So lehnt z.B. die überwiegende Mehrheit eine längere Beschäftigung über das Rentenalter hinaus ab. Die zentrale Forderung dazu lautet dann aber: „Das Rentensystem muss dahingehend reformiert werden, dass der Eintritt ins Rentenalter variabel mit entsprechenden finanziellen Zu- bzw. Abschlägen bei Renten und Pensionen gehandhabt wird.“
Das BürgerProgramm besteht ganz überwiegend aus politischen Appellen an den Gemeinschaftsgeist, an den gesellschaftlichen Zusammenhalt, an die Eigenverantwortung und die persönliche Moral. Man könnte es als ein Programm für einen von Amerika entlehnten deutschen Kommuntarismus kennzeichnen, mit der Botschaft: Wenn wir nur alle zusammenhalten, wenn wir an uns selbst glauben und wenn wir uns moralisch verhalten, dann können wir die durch die demografische Entwicklung und die Globalisierung angeblich notwendigen Reformen ertragen und uns mit der harten und unerfreulichen Wirklichkeit abfinden.
Quelle: Bürgerforum Soziale Marktwirtschaft [PDF – 2,5 MB]
Anmerkung AM: Immer wieder erstaunlich, was alles schon vor Jahren geschrieben wurde. Und wieder ein Beleg dafür, welch ein Verlust der Tod Bourdieus ist. Das war einer der Wenigen Zeitbeobachter, der offensiv mit den Neoliberalen umging und ihre flache und dogmatische Denke offen legte. Bourdieu pocht auf die Gestaltungsmöglichkeiten, die wir auch gegenüber dem internationalen Kapital hätten, wenn wir wollten.
Zu guter letzt:
Ein Leser macht uns darauf aufmerksam, dass wir in den gestrigen Hinweisen ein „gepanschtes“ Tucholsky-Gedicht wiedergegeben haben. Deshalb hier nochmals die Originalfassung:
Die freie Wirtschaft
Ihr sollt die verfluchten Tarife abbauen.
Ihr sollt auf euern Direktor vertrauen.
Ihr sollt die Schlichtungsausschüsse verlassen.
Ihr sollt alles Weitere dem Chef überlassen.
Kein Betriebsrat quatsche uns mehr herein,
wir wollen freie Wirtschaftler sein!
Fort die Gruppen – sei unser Panier!
Na, ihr nicht.
Aber wir.

********

### Aufgabe
Setze den Text zum BürgerProgramm und zu Tucholskys Gedicht im selben Ton nach seiner letzten Zeile fort.

(Seitenweise Textauszüge)

********

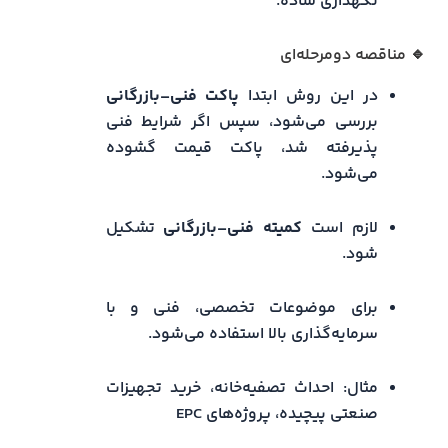
نگهداری ساده.
🔹 مناقصه دو‌مرحله‌ای
در این روش ابتدا
پاکت فنی–بازرگانی
بررسی می‌شود، سپس اگر شرایط فنی
پذیرفته شد، پاکت قیمت گشوده
می‌شود.
لازم است
کمیته فنی–بازرگانی
تشکیل
شود.
برای موضوعات تخصصی، فنی و با
سرمایه‌گذاری بالا استفاده می‌شود.
مثال: احداث تصفیه‌خانه، خرید تجهیزات
صنعتی پیچیده، پروژه‌های EPC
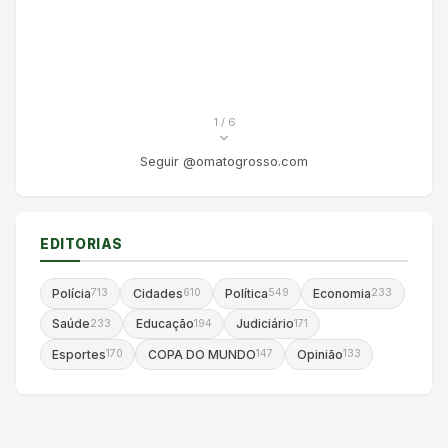
1
/ 6
Seguir @omatogrosso.com
EDITORIAS
Polícia
Cidades
Política
Economia
713
610
549
233
Saúde
Educação
Judiciário
233
194
171
Esportes
COPA DO MUNDO
Opinião
170
147
133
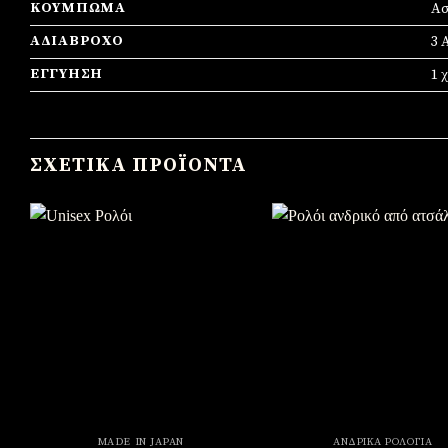
ΚΟΎΜΠΩΜΑ
Ασ
ΑΔΙΆΒΡΟΧΟ
3 
ΕΓΓΎΗΣΗ
1 
ΣΧΕΤΙΚΆ ΠΡΟΪΌΝΤΑ
Πρόσθήκη
Πρό
στην
σ
λίστα
λί
επιθυμιών
επιθ
MADE IN JAPAN
ΑΝΔΡΙΚΆ ΡΟΛΌΓΙΑ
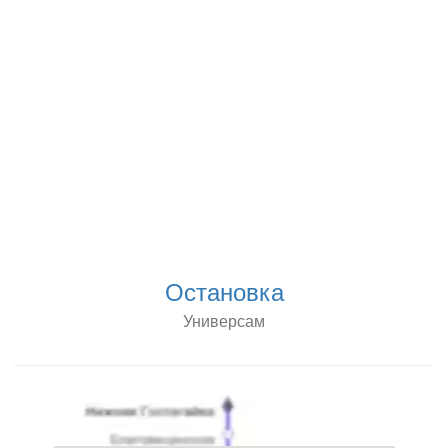
Остановка
Универсам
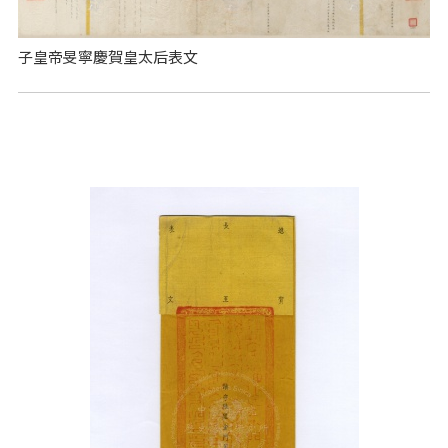
子皇帝旻寧慶賀皇太后表文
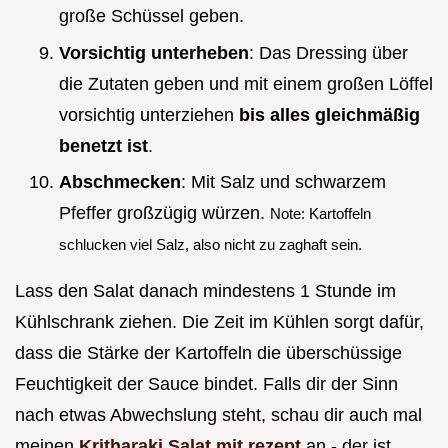
große Schüssel geben.
Vorsichtig unterheben
: Das Dressing über
die Zutaten geben und mit einem großen Löffel
vorsichtig unterziehen
bis alles gleichmäßig
benetzt ist
.
Abschmecken
: Mit Salz und schwarzem
Pfeffer großzügig würzen.
Note: Kartoffeln
schlucken viel Salz, also nicht zu zaghaft sein.
Lass den Salat danach mindestens 1 Stunde im
Kühlschrank ziehen. Die Zeit im Kühlen sorgt dafür,
dass die Stärke der Kartoffeln die überschüssige
Feuchtigkeit der Sauce bindet. Falls dir der Sinn
nach etwas Abwechslung steht, schau dir auch mal
meinen
Kritharaki Salat mit rezept
an - der ist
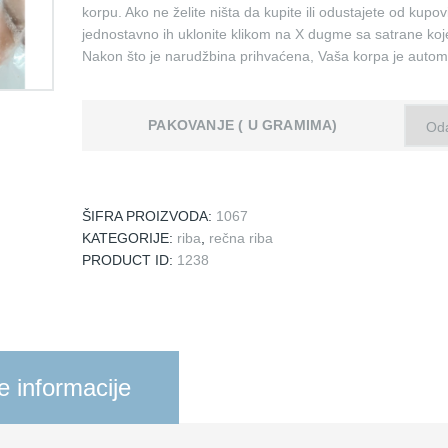
korpu. Ako ne želite ništa da kupite ili odustajete od kupov
jednostavno ih uklonite klikom na X dugme sa satrane koje
Nakon što je narudžbina prihvaćena, Vaša korpa je automa
PAKOVANJE ( U GRAMIMA)
ŠIFRA PROIZVODA:
1067
KATEGORIJE:
riba
,
rečna riba
PRODUCT ID:
1238
 informacije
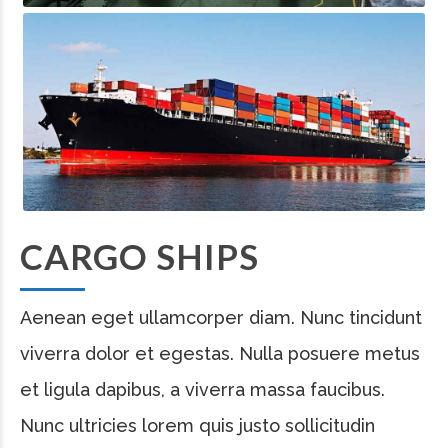
CARGO SHIPS
Aenean eget ullamcorper diam. Nunc tincidunt
viverra dolor et egestas. Nulla posuere metus
et ligula dapibus, a viverra massa faucibus.
Nunc ultricies lorem quis justo sollicitudin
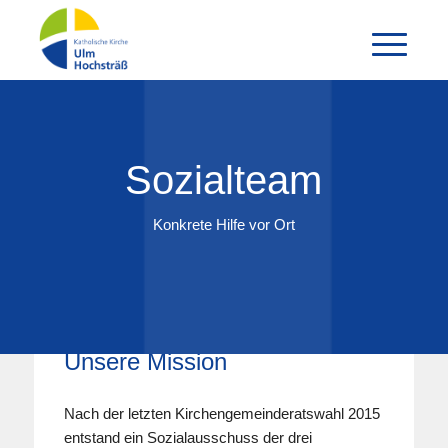
Sozialteam
Konkrete Hilfe vor Ort
Unsere Mission
Nach der letzten Kirchengemeinderatswahl 2015
entstand ein Sozialausschuss der drei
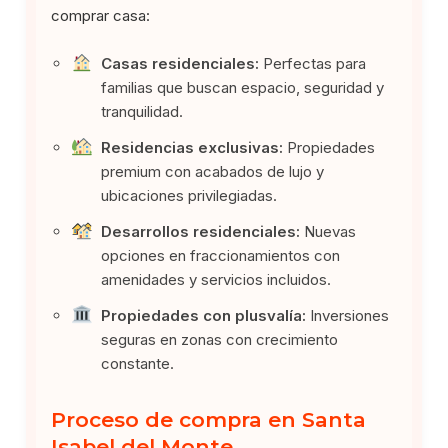
comprar casa:
Casas residenciales:
Perfectas para
familias que buscan espacio, seguridad y
tranquilidad.
Residencias exclusivas:
Propiedades
premium con acabados de lujo y
ubicaciones privilegiadas.
Desarrollos residenciales:
Nuevas
opciones en fraccionamientos con
amenidades y servicios incluidos.
Propiedades con plusvalía:
Inversiones
seguras en zonas con crecimiento
constante.
Proceso de compra en Santa
Isabel del Monte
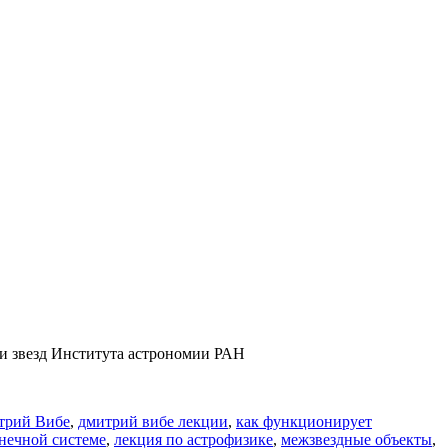
и звезд Института астрономии РАН
трий Вибе
,
дмитрий вибе лекции
,
как функционирует
лнечной системе
,
лекция по астрофизике
,
межзвездные объекты
,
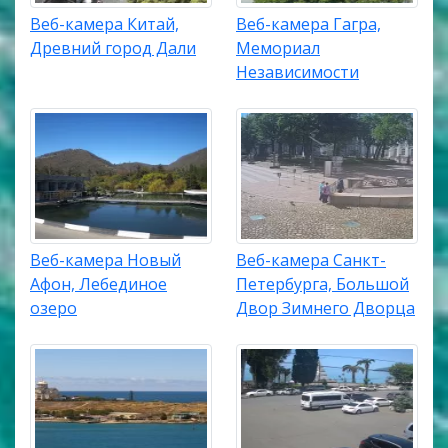
Веб-камера Китай,
Веб-камера Гагра,
Древний город Дали
Мемориал
Независимости
Веб-камера Новый
Веб-камера Санкт-
Афон, Лебединое
Петербурга, Большой
озеро
Двор Зимнего Дворца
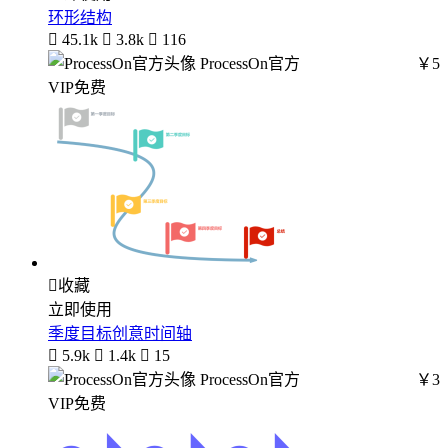
环形结构

45.1k

3.8k

116
ProcessOn官方
￥5
VIP免费

收藏
立即使用
季度目标创意时间轴

5.9k

1.4k

15
ProcessOn官方
￥3
VIP免费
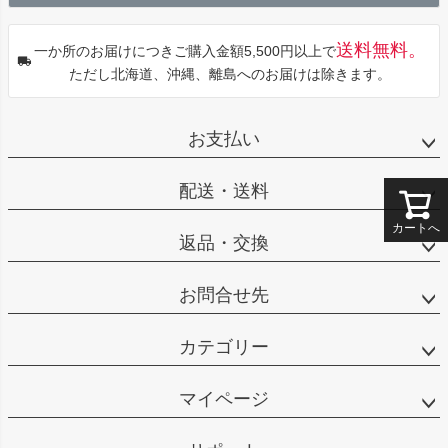
へ
送料無料。
一か所のお届けにつきご購入金額5,500円以上で
ただし北海道、沖縄、離島へのお届けは除きます。
お支払い
配送・送料
カートへ
返品・交換
お問合せ先
カテゴリー
マイページ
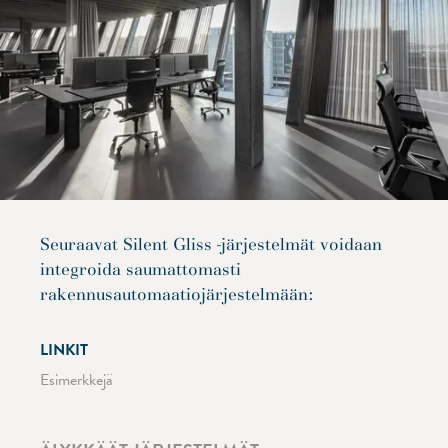
Seuraavat Silent Gliss -järjestelmät voidaan
integroida saumattomasti
rakennusautomaatiojärjestelmään:
LINKIT
Esimerkkejä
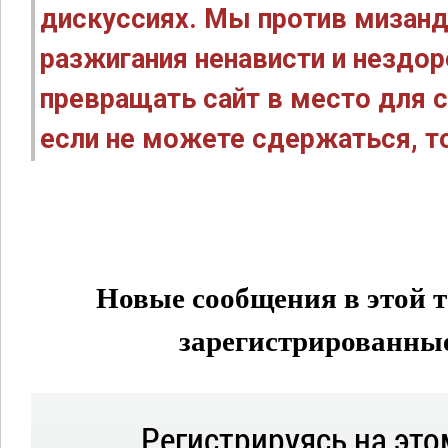
дискуссиях. Мы против мизанд
разжигания ненависти и нездо
превращать сайт в место для с
если не можете сдержаться, то
Новые сообщения в этой т
зарегистрированные 
Регистрируясь на это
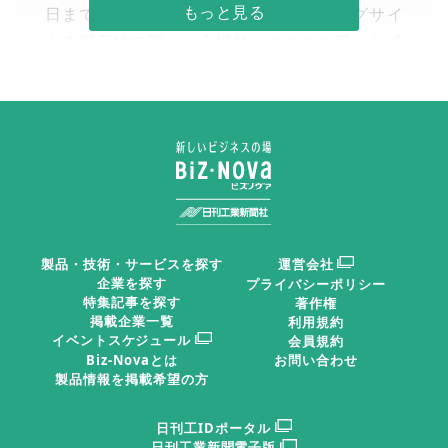
日までの３日間、東京・有明の東京ビッグサイ
ト南展示棟で開く。入場料は１０００円。公式
ホームページでの事前登録者、招待状持参者、
中学生以下は無料。開場は１０—１７時。同時
開催の「国際ロボット展」を合わせた７展示会
で相互入場できる。
日刊工業新聞2025年12月03日 掲載
きょう開幕／東京ビッグサイト
製品・技術・サービスを探す
運営会社
企業を探す
プライバシーポリシー
特集記事を探す
著作権
掲載企業一覧
利用規約
洗浄総合展
イベントスケジュール
会員規約
Biz-Novaとは
お問い合わせ
製品情報を掲載希望の方
洗浄総合展
では、金属加工
日刊工IDポータル
や自動車、電子部品、精密部
日刊工業新聞電子版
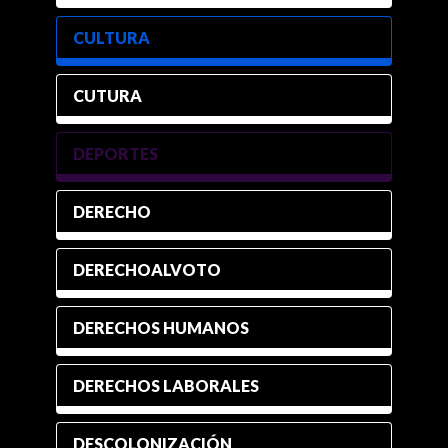
CULTURA
CUTURA
DEPORTES
DERECHO
DERECHOALVOTO
DERECHOS HUMANOS
DERECHOS LABORALES
DESCOLONIZACIÓN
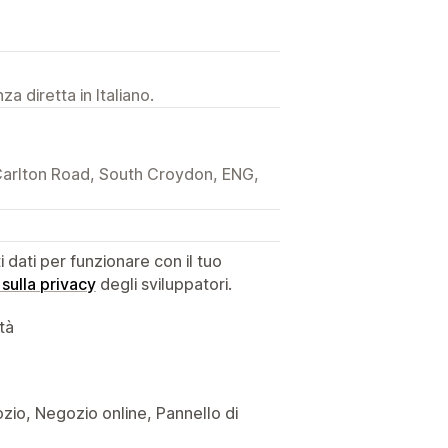
a diretta in Italiano.
 Carlton Road, South Croydon, ENG,
dati per funzionare con il tuo
 sulla privacy
degli sviluppatori.
ità
gozio, Negozio online, Pannello di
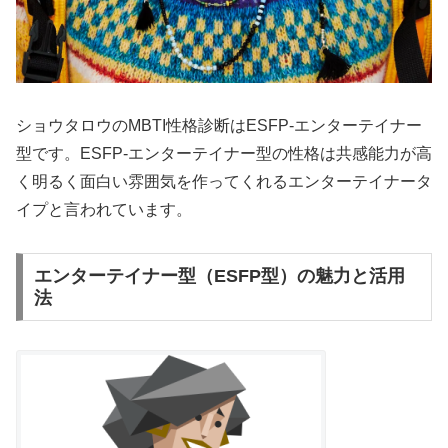
ショウタロウのMBTI性格診断はESFP-エンターテイナー
型です。ESFP-エンターテイナー型の性格は共感能力が高
く明るく面白い雰囲気を作ってくれるエンターテイナータ
イプと言われています。
エンターテイナー型（ESFP型）の魅力と活用
法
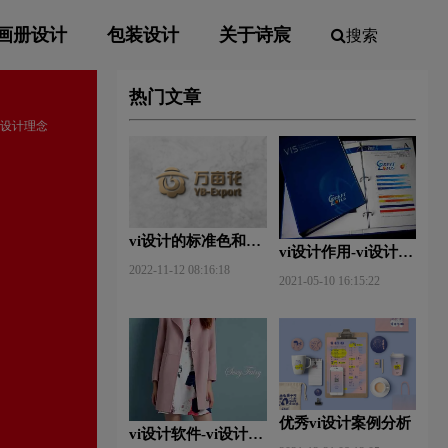
画册设计
包装设计
关于诗宸
搜索
热门文章
vi设计理念
vi设计的标准色和辅
vi设计作用-vi设计的
助色
2022-11-12 08:16:18
作用及意义什么？
2021-05-10 16:15:22
优秀vi设计案例分析
vi设计软件-vi设计用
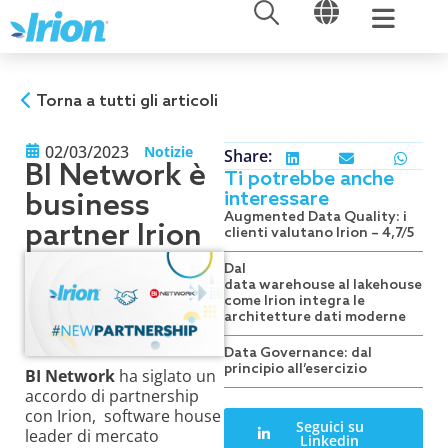
APRI
APRI
Vai
al
contenuto
Torna a tutti gli articoli
02/03/2023
Notizie
Share:
BI Network è
Ti potrebbe anche
interessare
business
Augmented Data Quality: i
partner Irion
clienti valutano Irion – 4,7/5
Dal
data warehouse al lakehouse:
come Irion integra le
architetture dati moderne
Data Governance: dal
principio all’esercizio
BI Network
ha siglato un
accordo di partnership
con Irion, software house
Seguici su
leader di mercato
Linkedin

********

### Ergebnis
Ihr braucht keine Heime für eure Lungen,
keine Renten und keine Versicherungen.
Ihr solltet euch allesamt was schämen,
von dem armen Staat noch Geld zu nehmen!
Ihr sollt nicht mehr zusammenstehn –
wollt ihr wohl auseinandergehn!
Keine Kartelle in unserm Revier!
Ihr nicht.
Aber wir.
Wir bilden bis in die weiteste Ferne
Trusts, Kartelle, Verbände, Konzerne.
Wir stehen neben den Hochofenflammen
in Interessengemeinschaften fest zusammen.
Wir diktieren die Preise und die Verträge –
kein Schutzgesetz sei uns im Wege.
Gut organisiert sitzen wir hier …
Ihr nicht.
Aber wir.
Was ihr macht, ist Marxismus. Nieder damit!
Wir erobern die Macht, Schritt für Schritt.
Niemand stört uns. In guter Ruh
sehn Regierungssozialisten zu.
Wir wollen euch einzeln. An die Gewehre!
Das ist die neuste Wirtschaftslehre.
Die Forderung ist noch nicht verkündet,
die ein deutscher Professor uns nicht begründet.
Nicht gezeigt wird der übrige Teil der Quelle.